EXERCISE TASKS –
- a) Answer these questions about the slingshot forum thread below, one line each:
(i) Which slingshot does Jolly Roger say he gave his younger brother a couple of months ago?
(ii) How much snow does Kalevala report still being on the ground?
(iii) According to Tag's second post, how many young men are in Conor's family?
- b) Copy out the part of the slingshot forum thread below that opens with the words "## Ibojoe (Mar" and closes with "bearing on that.", updated so that "truck" reads "car".
EXTRACT PROVIDED section start
# Great day shooting with our Godson Conor and his brother Jonas



## Tag (Jun 11, 2014)

It just doesn't get much better than a day out in the sun shooting slingshots with the guys.






View attachment 218474


----------



## Ibojoe (Mar 13, 2016)

Looks fun! They are the future, thanks for bringing them up slingin!


----------



## Jolly Roger (Aug 14, 2017)

My younger brother of 60 yrs. has started shooting with me when he comes by several times a week. He didn't take to it a year ago when I gave him a slingshot I bought off ebay. But a couple of months ago I gave him my Pocket Predator Tac Hammer and he now carries it in his truck and brings it out with him when he gets here. We've also been sitting on the front porch with BB shooters shooting at various targets with Daisy Red BBs from Walmart. I've noticed my accuracy improving since shooting with someone else. The competition element seems to kick in. Especially since it seems he has progressed much faster than I did. I think the suggestions I've given him and his shooting only one specific slingshot has a big bearing on that.


----------



## BC-Slinger (Jan 6, 2013)

Looks like a fun day to me. ! :naughty:

Cheers

Matt


----------



## Kalevala (Jul 20, 2014)

Nice :thumbsup:

Would be fun to shoot outside the house but we still have 50 cm snow and temperature -10°C.


----------



## NaturalFork (Jan 21, 2010)

Looks like an awesome time!


----------



## Tag (Jun 11, 2014)

Their is 4 young men In Conor’s family, and I’m proud to be part of their family. We have a great time shooting, at targets


----------
EXTRACT PROVIDED section end
INFORMATION SHOWN section start
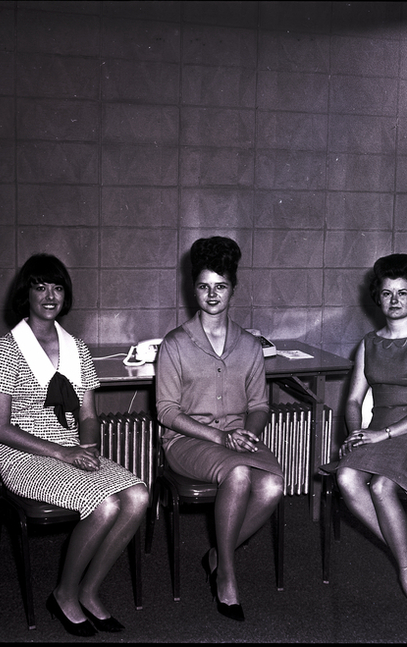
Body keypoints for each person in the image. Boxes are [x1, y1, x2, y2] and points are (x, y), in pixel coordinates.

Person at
INFORMATION SHOWN section end
ANSWERS TO THE PROBLEMS –
- a)
(i) A Pocket Predator Tac Hammer.
(ii) 50 cm.
(iii) Four.

- b)
## Ibojoe (Mar 13, 2016)

Looks fun! They are the future, thanks for bringing them up slingin!


----------



## Jolly Roger (Aug 14, 2017)

My younger brother of 60 yrs. has started shooting with me when he comes by several times a week. He didn't take to it a year ago when I gave him a slingshot I bought off ebay. But a couple of months ago I gave him my Pocket Predator Tac Hammer and he now carries it in his car and brings it out with him when he gets here. We've also been sitting on the front porch with BB shooters shooting at various targets with Daisy Red BBs from Walmart. I've noticed my accuracy improving since shooting with someone else. The competition element seems to kick in. Especially since it seems he has progressed much faster than I did. I think the suggestions I've given him and his shooting only one specific slingshot has a big bearing on that.